M.Laura Martín-Chiappe

M.Laura Martín-Chiappe

Graduated in Social and Cultural Anthropology from the Complutense University of Madrid, and Master in Public Orientation Anthropology from the Autonomous University of Madrid. She has an FPU Scholarship to carry out his doctoral thesis under the direction of Francisco Ferrándiz (CSIC) and Ainhoa Montoya (University of London). Her work focuses on the socio-cultural and political processes that have developed in the family, associative and local, from the exhumation of graves of reprisals by the Franco regime in Spain since 2000. Within her research interests are also the violence exerted against women in the Francoist rearguard and their (re) presentations from the exhumations of mass graves of women; the processes of transitional justice; the places of memory. Since 2014 she was part of the project’s research team CSO2012-32709 “The Underground Past: Exhumations and Memory Politics in Contemporary Spain in Transnational and Comparative Perspective”. Currently she is part of the research project CSO2015-66104-R “Below Ground: Mass Grave Exhumations and Human Rights in Historical, Transnational and Comparative Perspective”., and of UNREST (Unsettling Remembering and Social Cohesion in Transnational Europe) H2020 REFLECTIVE-5-2015, ref. 693523.

She has participated in different research projects around family diversity (LGBT families, ruptures and continuities); Diversity and coexistence in educational centers.
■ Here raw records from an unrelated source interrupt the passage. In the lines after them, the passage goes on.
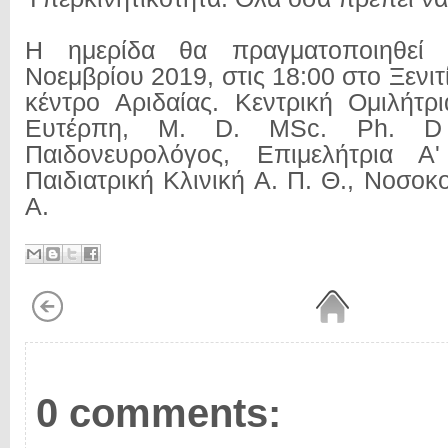
Η ημερίδα θα πραγματοποιηθεί
Νοεμβρίου 2019, στις 18:00 στο Ξενιτ
κέντρο Αριδαίας. Κεντρική Ομιλήτρ
Ευτέρπη, M. D. MSc. Ph. D 
Παιδονευρολόγος, Επιμελήτρια 
Παιδιατρική Κλινική Α. Π. Θ., Νοσοκο
Α.
0 comments:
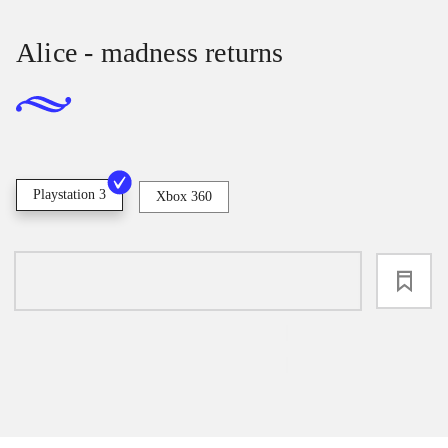
Alice - madness returns
Playstation 3
Xbox 360
loading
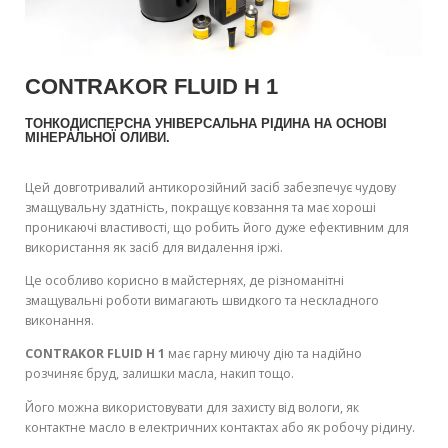
CONTRAKOR FLUID H 1
ТОНКОДИСПЕРСНА УНІВЕРСАЛЬНА РІДИНА НА ОСНОВІ
МІНЕРАЛЬНОЇ ОЛИВИ.
Цей довготривалий антикорозійний засіб забезпечує чудову
змащувальну здатність, покращує ковзання та має хороші
проникаючі властивості, що робить його дуже ефективним для
використання як засіб для видалення іржі.
Це особливо корисно в майстернях, де різноманітні
змащувальні роботи вимагають швидкого та нескладного
виконання.
CONTRAKOR FLUID H 1
має гарну миючу дію та надійно
розчиняє бруд, залишки масла, накип тощо.
Його можна використовувати для захисту від вологи, як
контактне масло в електричних контактах або як робочу рідину.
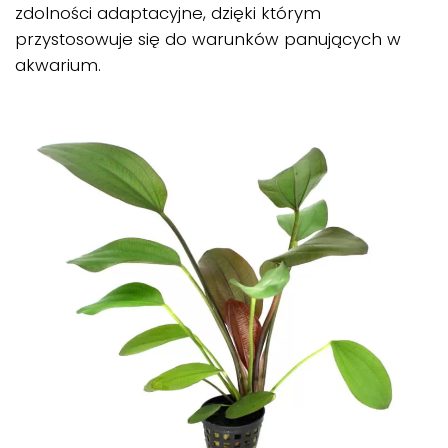
zdolności adaptacyjne, dzięki którym
przystosowuje się do warunków panujących w
akwarium.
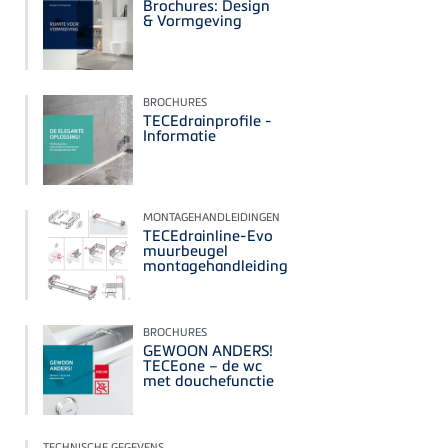
Brochures: Design
& Vormgeving
BROCHURES
TECEdrainprofile -
Informatie
MONTAGEHANDLEIDINGEN
TECEdrainline-Evo
muurbeugel
montagehandleiding
BROCHURES
GEWOON ANDERS!
TECEone – de wc
met douchefunctie
TECHNISCHE GEGEVENS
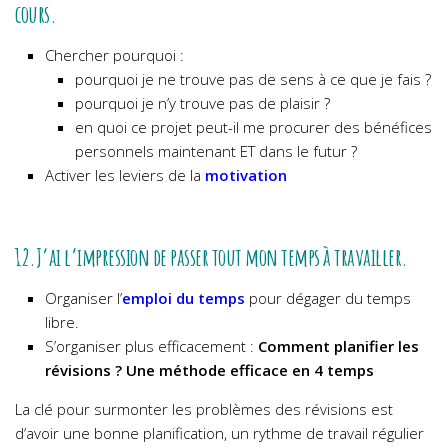
cours.
Chercher pourquoi :
pourquoi je ne trouve pas de sens à ce que je fais ?
pourquoi je n’y trouve pas de plaisir ?
en quoi ce projet peut-il me procurer des bénéfices
personnels maintenant ET dans le futur ?
Activer les leviers de la
motivation
12.J’ai l’impression de passer tout mon temps à travailler.
Organiser l’
emploi du temps
pour dégager du temps
libre.
S’organiser plus efficacement :
Comment planifier les
révisions ? Une méthode efficace en 4 temps
La clé pour surmonter les problèmes des révisions est
d’avoir une bonne planification, un rythme de travail régulier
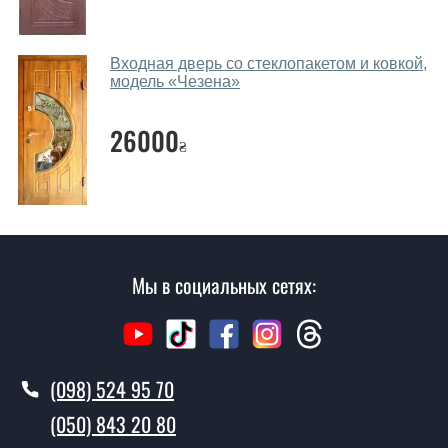
Сколько стоит вызвать замерщика?
Вызов замерщика-консультанта стоит 450 грн.
Входная дверь со стеклопакетом и ковкой,
модель «Чезена»
Вы производите установку дверей со
стеклопакетом и ковкой?
26000
₴
Да производим. Монтаж дверей со стеклопакетом и
ковкой производится согласно очереди, во все дни
кроме воскресенья.
Сколько стоит установка дверей
Милан?
Мы в социальных сетях:
Стоимость установки дверей Милан - от 1600 грн.
Как быстро можете установить двери
Милан?
(098) 524 95 70
В тот же день в течении нескольких часов, при
(050) 843 20 80
условии наличия их на складе, либо на следующий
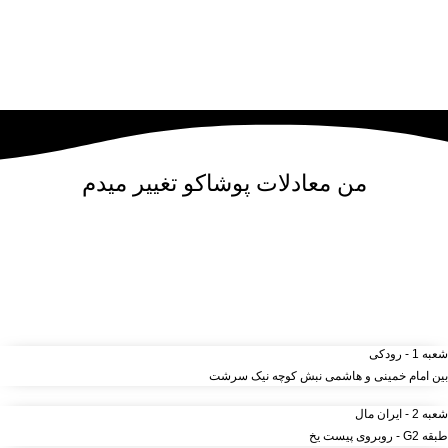
من
معادلات پوشاکو
تغییر میدم
مرکز خرید آنلاین و حضوری انواع لباس‌ و پوشاک – شلوار ، کت
دامن، کیف و لوازم آرایشی مانتو شومیز تیشرت و …. | مرتضی
صمدانی
شعبه 1 - رودکی
بین امام خمینی و هاشمی نبش کوچه نیک سرشت
شعبه 2 - ایران مال
طبقه G2 - روبروی پیست یخ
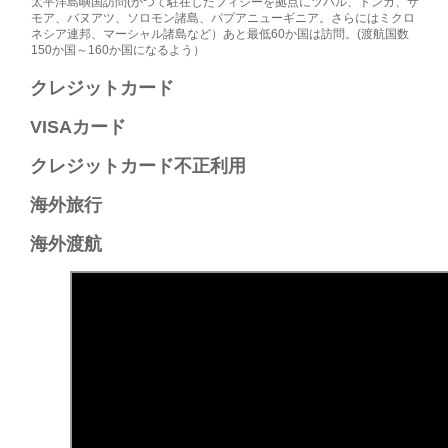
太平洋島嶼国訪問(かつて駐在したフィジーを拠点にツバル、トンガ、サ
モア、バヌアツ、ソロモン諸島、パプアニューギニア。さらにはミクロ
ネシア連邦、マーシャル諸島など）あと最低60か国は訪問。(渡航国数
150か国～160か国になるよう）
クレジットカード​
VISAカード​
クレジットカード不正利用​
海外旅行​
海外渡航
She was part of the team that made the documentary “Sin perder la ternura jamás” (Horacio Muschietti, 2006). Realized by ex-students of the National School of San Isidro, of the Province of Buenos Aires (Argentina), about the histories of life and militancy of ex-alumni and alumni disappeared during the civic-military dictatorship in Argentina (1976-1983) ; It deals with the meaning and commitment to political and social activity in the 60s and 70s and its correlation with militancy in the 90s and early 2000s.

Daniel Palacios González

Daniel Palacios González is Eumanities Fellow at the a.r.te.s. Graduate School for the Humanities Cologne, as part of the Marie Skłodowska-Curie Actions (Horizon 2020: MSCA). He is currently pursuing his PhD at the Universität zu Köln in cotutelle with the Universidad Autónoma de Madrid and co-supervision with the Université Rennes 2. He got his MA in Cultural Policies and Management at the University of Arts in Belgrade (UNESCO Chair for Interculturalism and Mediation in the Balkans) and Université Lyon 2, and MSc in Community Cultural Development at the Universidad de Oriente, Cuba. He was Assistant Professor at the Universidad de Oriente, researcher at the Museo de la Solidaridad Salvador Allende (Chile), Scholarship holder of the Centro de Estudios de América Latina at the Universidad de Chile and Collaborative Fellow at the Universidad Autónoma de Madrid. He participates in the research projects Long exposure: the narratives of Spanish contemporary art for “wide audiences” (Universidad Autónoma de Madrid) and BELOW GROUND: Mass Grave Exhumations and Human Rights in Historical, Transnational and Comparative Perspective (Spanish National Research Council).